Ich: Dann haben wir im Moment einen von drei Punkten?

Er: Ja.

Ich: Dann müssen wir schauen, was genau wir wollen, und dran arbeiten, dass es Realität wird.

* Zur Erinnerung: Die Kinder in meiner Gruppe sind zwei bis drei Jahre alt.

Mein Mann hasst Tokyo (er will nach Hokkaidô, Kyûshû oder gleich ins Ausland), seine Arbeit geht ihm auf den Geist, weil er derzeit nur einen freien Tag in der Woche hat, und derzeit ist noch keine Änderung in Sicht. In Hoffnung auf bessere Zeiten. Irgendwann dann auch mit Kind. Einen Namen haben wir uns schon ausgedacht, zumindest für einen Jungen.

Hoffnung ist noch da.

Ja, Papa.

Ich bin doch etwas kränker als ich dachte. Deswegen soll ich erstmal für einige Zeit zuhause bleiben. Habe ich gar keine Lust drauf, denn so verpasse ich einige Sondertage auf Arbeit. Aber vielleicht kann ich mich ja doch auf Arbeit schleichen.

Um zwölf Uhr ruft der Göttergatte an.

Er: Wie war’s?

Ich: Ich soll erstmal zuhause bleiben, weil es sein kann, dass ich die Kinder infizieren könnte.

Er: Oh. Geht’s dir so schlecht?

Ich: Es geht mir nicht schlecht, ich bin nur schwach und hab Symptome.

Er: Gut. Aber du darfst nicht einfach nach draußen gehen.

Ich: Heh?

Er: Nicht dass dir wieder langweilig wird und du doch draußen herumstreunst.

Ich: Niemals!

Er: Irgendjemand, den ich kenne, macht das.

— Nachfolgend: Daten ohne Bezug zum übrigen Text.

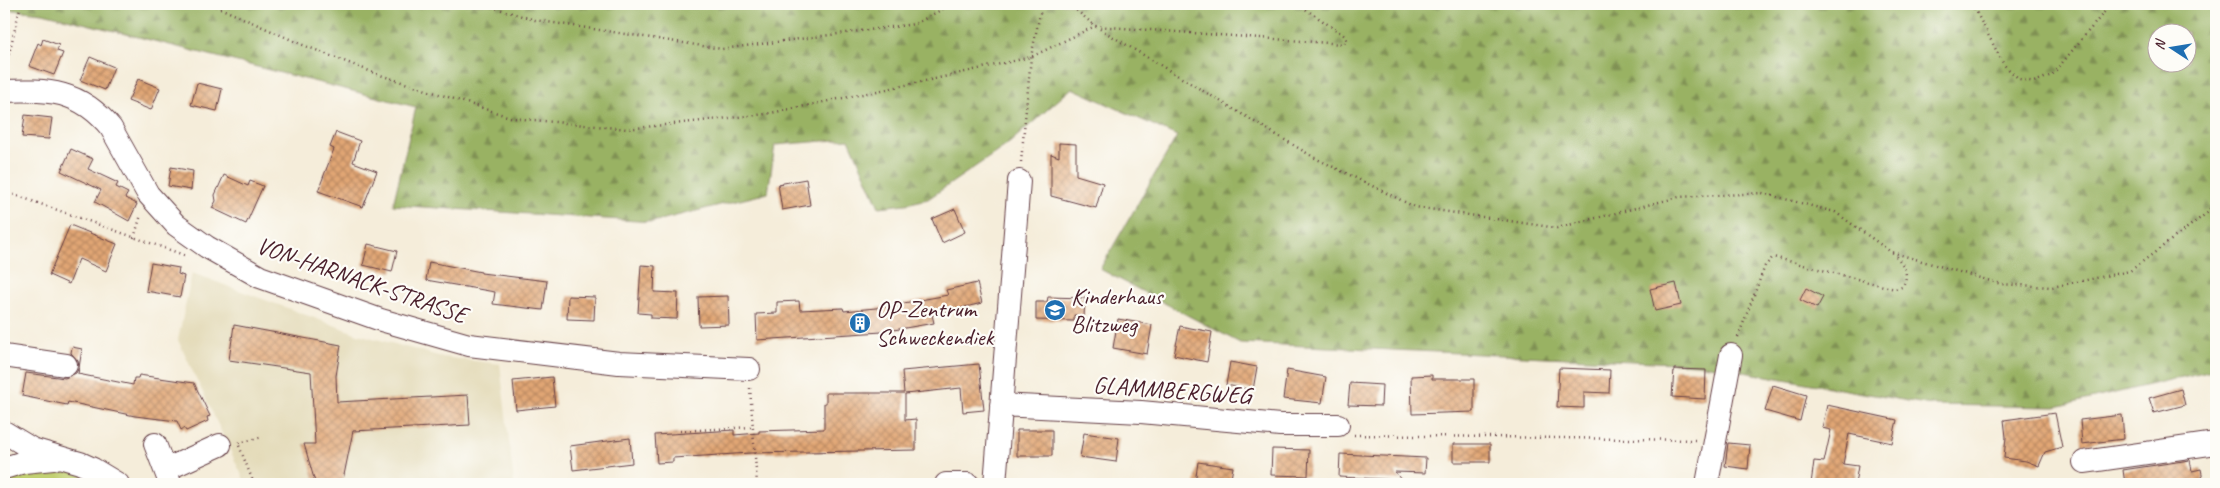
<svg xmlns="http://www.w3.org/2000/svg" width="2220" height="488" viewBox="0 0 2220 488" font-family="Caveat,sans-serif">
<defs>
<pattern id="forest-firs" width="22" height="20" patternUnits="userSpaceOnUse" patternTransform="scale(1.25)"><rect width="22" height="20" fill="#99b264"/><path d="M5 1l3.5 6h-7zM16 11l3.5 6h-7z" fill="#7f9053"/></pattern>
<pattern id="building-cross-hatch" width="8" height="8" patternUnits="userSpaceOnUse" patternTransform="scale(1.25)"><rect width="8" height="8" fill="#e1a675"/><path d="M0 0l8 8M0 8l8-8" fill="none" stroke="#b88760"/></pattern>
</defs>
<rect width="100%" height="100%" fill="#fdfcf7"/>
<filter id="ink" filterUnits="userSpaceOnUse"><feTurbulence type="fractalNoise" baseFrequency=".02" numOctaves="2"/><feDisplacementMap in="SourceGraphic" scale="10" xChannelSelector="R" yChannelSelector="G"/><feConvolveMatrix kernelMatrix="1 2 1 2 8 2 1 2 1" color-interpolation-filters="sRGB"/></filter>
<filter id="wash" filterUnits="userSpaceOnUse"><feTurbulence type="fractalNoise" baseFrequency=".0096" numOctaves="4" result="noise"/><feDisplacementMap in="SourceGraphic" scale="20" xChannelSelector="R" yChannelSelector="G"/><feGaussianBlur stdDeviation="1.12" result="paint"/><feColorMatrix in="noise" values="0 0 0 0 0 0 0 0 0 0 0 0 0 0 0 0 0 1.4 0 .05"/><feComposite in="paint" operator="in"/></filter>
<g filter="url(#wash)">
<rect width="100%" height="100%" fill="#f5edda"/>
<!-- built -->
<path fill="#e4dbba" d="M192,273l166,61 84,23 58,7 14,120h-268l-68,-144z"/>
<!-- green -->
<path fill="#c2d072" stroke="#86784e" d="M65,470l13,3 22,11h-96c15,-10 42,-13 61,-14z"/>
<!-- forest -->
<path fill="url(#forest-firs)" stroke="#726848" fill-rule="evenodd" d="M4,4h2212v365l-160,38 -125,-2 -233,-41 -458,-21 -140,-74 77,-133 -105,-48 -65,57 -79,54 -22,5 -27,3 -30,-68 -74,6 -7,48 -116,29 -259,-17 23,-98 -373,-94 -39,-4zM2158,32h30v30h-30z"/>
<g id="blocks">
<!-- building -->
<path fill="url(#building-cross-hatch)" d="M43,39l16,6 -2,6 6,2 -9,22 -25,-9 9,-23 3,2z
M90,57l24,10 -9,23 -25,-10z
M138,79l22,9 -9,22 -23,-9z
M197,83l25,6 -5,22 -26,-6z
M25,115l27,3 -3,21 -27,-2z
M336,132l24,9 -7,21 24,9 -14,36 -45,-16 16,-42 -4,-2z
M1059,143l17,1v31l27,8 -7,25 -45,-12v-42l8,3z
M71,149l22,10 -5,10 30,14 -2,4 12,6 -3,5 12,6 -8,17 -34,-19 6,-12 -40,-19z
M171,167l22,4 -2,19 -23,-4z
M224,175l24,11 2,-5 13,5 -17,38 -34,-16 4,-7 -1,-6z
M806,179l4,26 -28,5 -4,-26z
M955,209l10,23 -23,11 -10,-24z
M70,225l47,19 -11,27 -27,-12 -10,25 -20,-9z
M368,244l29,7 -5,21 -29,-7z
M429,262l52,10v1l66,8 -4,29 -50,-6 2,-12 -69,-12z
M151,263l28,5 -1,6 6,2 -4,21 -34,-6z
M641,265l14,1 -1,26 24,1 -1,26 -26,-1v-4l-13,-1z
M977,283l5,20 -50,12 2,8 -52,9 -125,8 -1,-26 21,-1v-11l22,-1 1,9 43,-2 1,3 32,-3 72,-13 -2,-5z
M1676,283l5,22 -26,6 -5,-22z
M1806,288l17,9 -6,11 -17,-8z
M568,296l27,1 -1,23 -27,-1z
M728,296l1,29 -30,1 -1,-29z
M1048,297l37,1 -1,18 -10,-1v6l-38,-1v-18h11z
M1118,319l34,6 -5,29 -34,-6z
M234,325l107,20 -5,31 1,26 131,-7 2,30 -117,6 -10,49 -4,4h-21l-3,-2 -11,-38h11l-4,-72 -82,-12z
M1180,326l32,6 -5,30 -33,-7z
M72,347l10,2 -4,25 55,11 1,-7h4l1,-3 55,8 16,33 -3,1 1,4 -22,10 -2,-3 -3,2 -4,-9 -42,-5 -67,-14 -1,3 -45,-9 4,-23 39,5 11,-5 3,-6 -1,-6 -7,-8z
M1230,362l27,5 -4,23 -27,-5z
M979,364l5,46 -21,2 -2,-24 -56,6v26l11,-1v31l-166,3 -77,5v4l-16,1 -2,-28 79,-5v5l25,-2v-2l65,-2v-26h2v-10h78l-2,-22z
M1559,368l51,2 -1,23 -25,-1v16l-27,-1z
M1674,369l32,1 -1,29 -33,-2z
M1287,370l39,7 -4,26 -39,-4z
M1432,375v4h42v33l-62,2 -1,-38z
M552,377l3,29 -39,4 -3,-29z
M1350,383l32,2 -1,21 -33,-1z
M1773,385l33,10 -6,26 -35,-10z
M2181,389l4,16 -31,8 -5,-15z
M1827,405l70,15 -5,23 -43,-9 -6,30 15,2 -3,18h-44l3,-23 10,1 7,-32 -9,-2z
M2055,413l7,34 -17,5 -6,14 -13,-5 -22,-3 2,-21 -2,-17z
M2122,415l2,24 -42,5 -2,-24z
M1017,430h35v26h-35z
M1084,433l35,5 -3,24 -36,-5z
M630,438l2,25 -59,7 -3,-24z
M1728,443l22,2 -2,24 -23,-3z
M1453,444h37v18h-37z
M1272,449l37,1 -1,26 -37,-1z
M1340,454l86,4 -1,15 -30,-1 6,8 -62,-3z
M2190,460l2,11 9,-2 3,15h-79l-2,-14z
M1198,462l35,5 -3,17 -35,-1z"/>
</g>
</g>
<g filter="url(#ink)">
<use href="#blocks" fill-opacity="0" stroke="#643e45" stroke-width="1"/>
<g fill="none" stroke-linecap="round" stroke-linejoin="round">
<!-- minor casing -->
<g stroke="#643e45" stroke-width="24">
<path id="minor" d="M4,91c44,-2 76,-1 107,37l37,66 28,31 31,22 53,30 121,43 88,25 150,18 130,6
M4,356l62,9
M1001,405l140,7 139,13h58
M4,432l28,17 48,14 13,6 25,15
M155,444l15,39
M2084,462l132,-19
M4,468l20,-6 29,-3
M165,470l55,-25
M946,484h22
M995,484l24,-303
M1707,484l24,-129"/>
</g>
<!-- path -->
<path stroke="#643e45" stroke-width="2.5" stroke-dasharray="1 4" stroke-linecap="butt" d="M211,4l92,41 74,29 136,44 114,11 139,-15 164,-34 101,-23 64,-31 248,18 4,-3 -2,-5 -47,-32
M482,4l53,16 187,29 193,-25 37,-20
M1063,4l12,5 20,17 220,132 100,49 142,21 122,-31 83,-4 73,19 56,40 110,32 51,3 78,-16 77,-58 9,-13
M1972,4l32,61 15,14 15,3 18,-7 59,-71
M4,74l17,-70
M4,131l4,-23
M1021,162l10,-105 11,-53
M4,191l180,64
M134,238l7,-23
M1738,337l27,-71 8,-9 122,32 7,-2c9,-14 1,-23 -9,-34
M750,388l7,96
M680,431l72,-4
M1354,435l342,5
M254,484l-16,-41 25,-6"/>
<!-- minor -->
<use href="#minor" stroke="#fff" stroke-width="22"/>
</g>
</g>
<!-- icons -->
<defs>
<g id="school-disc" transform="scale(1.125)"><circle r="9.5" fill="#1f6fb2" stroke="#fdfcf7"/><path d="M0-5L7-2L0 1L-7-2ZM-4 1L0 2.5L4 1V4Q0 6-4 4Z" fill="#fff"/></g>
<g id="building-disc" transform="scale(1.125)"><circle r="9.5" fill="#1f6fb2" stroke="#fdfcf7"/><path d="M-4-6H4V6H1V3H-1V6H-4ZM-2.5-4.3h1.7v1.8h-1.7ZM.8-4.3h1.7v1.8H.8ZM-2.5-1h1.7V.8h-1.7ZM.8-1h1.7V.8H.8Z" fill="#fff"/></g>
</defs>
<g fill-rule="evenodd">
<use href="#school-disc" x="1055" y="310"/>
<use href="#building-disc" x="860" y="323"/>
</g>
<g text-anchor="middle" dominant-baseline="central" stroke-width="4.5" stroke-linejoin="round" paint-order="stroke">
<!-- street labels -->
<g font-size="24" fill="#4a1f2b" stroke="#fdfcf7">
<text transform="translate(362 280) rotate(19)">VON-HARNACK-STRASSE</text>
<text transform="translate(1172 390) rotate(4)">GLAMMBERGWEG</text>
</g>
<!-- poi labels -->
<g font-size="24" fill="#4a1f2b" stroke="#fdfcf7" text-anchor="start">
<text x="1071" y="296">Kinderhaus<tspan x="1071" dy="28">Blitzweg</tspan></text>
<text x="876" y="309">OP-Zentrum<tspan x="876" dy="28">Schweckendiek</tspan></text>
</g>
</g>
<!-- margin -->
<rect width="2220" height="488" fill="none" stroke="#fdfcf7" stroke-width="20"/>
<!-- north arrow -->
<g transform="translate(2172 48) rotate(282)"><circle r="24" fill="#fdfcf7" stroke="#b5a4a5"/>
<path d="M0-4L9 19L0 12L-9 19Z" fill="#1f6fb2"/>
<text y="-8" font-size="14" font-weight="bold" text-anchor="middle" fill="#4a1f2b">N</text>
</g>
</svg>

Ich: Ich weiß nicht wovon du redest.

Er: Nicht einfach rausgehen und durch die Gegend streifen!

Ich: Verstanden!

Er: Gut, gut.

Manchmal vertraut der mir aber auch gar nicht. Als müsste ich rausgehen um meine Langweile zu bekämpfen. Wofür haben wir denn das Internet?